Exercise passage ::
= = = = =

KOUCHAKI: Our theory suggests that it’s not just you knowing that information about the person. I think there is something about the person’s intention that is quite essential here. The reason we are seeing an effect of disclosing the flaw is that you see the person being genuine. The person is sharing more than expected with you. And you would have that perception when it’s voluntary. If it’s part of a script—when you know that the person is forced or asked to do so—then that initial intention that the person wanted you to know and it’s more unfiltered, I think that basically goes away.
PAVIN: Over the last couple of years, Kouchaki has done different versions of her study. It’s a way of checking the robustness of the results. For instance, in one version, she wanted to see what happened when people shared a flaw with a peer colleague, rather than people they are leading.
KOUCHAKI: For peers, we don’t see the boost, but we don’t see a backlash. Rather, you don’t get the boost—especially in trust and willingness to work. You may be seen as more authentic, but I think we didn’t really find a strong effect on trust or other outcomes. The effect is quite strong for leaders, but not peers. But what’s important again here is that there is no backlash. That because you disclose a weakness, now you are rated low on competence or authenticity.

= = = = =

Information supplied ::

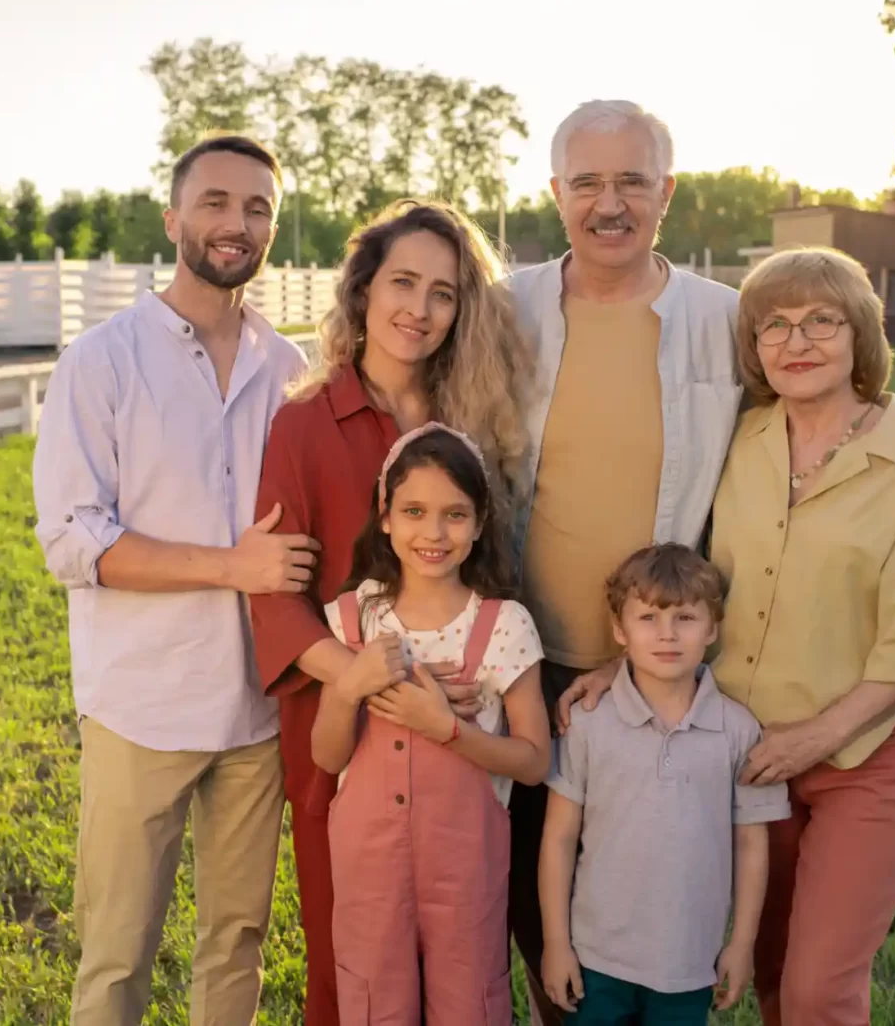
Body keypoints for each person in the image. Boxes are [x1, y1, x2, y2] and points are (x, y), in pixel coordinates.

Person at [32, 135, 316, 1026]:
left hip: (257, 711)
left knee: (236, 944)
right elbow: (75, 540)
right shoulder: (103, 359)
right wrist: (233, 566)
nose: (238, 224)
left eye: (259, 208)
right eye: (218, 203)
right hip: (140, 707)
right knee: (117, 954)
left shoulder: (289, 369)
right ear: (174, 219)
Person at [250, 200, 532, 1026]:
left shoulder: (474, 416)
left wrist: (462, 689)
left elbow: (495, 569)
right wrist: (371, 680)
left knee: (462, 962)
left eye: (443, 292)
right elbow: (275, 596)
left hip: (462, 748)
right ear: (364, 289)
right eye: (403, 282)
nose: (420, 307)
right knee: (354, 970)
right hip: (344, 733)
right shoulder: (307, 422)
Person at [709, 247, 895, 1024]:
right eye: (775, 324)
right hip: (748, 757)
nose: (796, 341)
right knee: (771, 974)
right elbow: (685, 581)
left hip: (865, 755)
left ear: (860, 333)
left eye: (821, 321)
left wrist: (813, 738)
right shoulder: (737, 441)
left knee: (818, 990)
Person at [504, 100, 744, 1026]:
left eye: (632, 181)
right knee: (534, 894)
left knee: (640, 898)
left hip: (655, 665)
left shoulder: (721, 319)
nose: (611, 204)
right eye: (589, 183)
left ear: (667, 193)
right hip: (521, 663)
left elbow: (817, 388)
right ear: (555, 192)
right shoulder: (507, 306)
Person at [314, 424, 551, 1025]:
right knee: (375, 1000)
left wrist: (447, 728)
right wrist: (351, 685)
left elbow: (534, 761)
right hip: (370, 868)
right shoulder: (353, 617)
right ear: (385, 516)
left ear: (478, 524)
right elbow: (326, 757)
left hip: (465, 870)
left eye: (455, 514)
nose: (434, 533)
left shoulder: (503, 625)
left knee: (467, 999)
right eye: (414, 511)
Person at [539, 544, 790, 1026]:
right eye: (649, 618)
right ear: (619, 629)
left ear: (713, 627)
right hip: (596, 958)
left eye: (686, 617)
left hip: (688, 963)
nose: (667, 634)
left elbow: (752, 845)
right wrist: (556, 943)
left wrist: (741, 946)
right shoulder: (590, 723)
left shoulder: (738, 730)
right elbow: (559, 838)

= = = = =

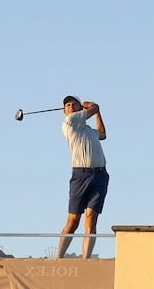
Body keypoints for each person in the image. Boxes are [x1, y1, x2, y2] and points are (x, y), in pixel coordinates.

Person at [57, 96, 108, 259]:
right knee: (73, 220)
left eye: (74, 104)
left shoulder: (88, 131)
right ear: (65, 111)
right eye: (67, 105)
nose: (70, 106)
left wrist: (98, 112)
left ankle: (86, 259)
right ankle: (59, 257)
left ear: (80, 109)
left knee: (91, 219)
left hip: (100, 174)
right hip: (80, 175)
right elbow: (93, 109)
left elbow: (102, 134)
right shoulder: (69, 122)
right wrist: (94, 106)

= = = = =

Work instruction 1 ::
In the passage on disclosing flaws, what happened when people shared a flaw with a peer colleague instead of with people they lead?
Work instruction 2 ::
Summarize the passage on disclosing flaws in two sentences.

Answer 1 ::
There was no boost, especially in trust and willingness to work, but there was also no backlash.

Answer 2 ::
Kouchaki says disclosing a flaw has an effect because the person is seen as genuine and sharing more than expected, a perception that arises when the disclosure is voluntary and goes away when it is scripted or forced. In a version of her study where people shared a flaw with peers, there was no boost in trust or willingness to work, so the effect is strong for leaders but not peers, though in neither case was there a backlash.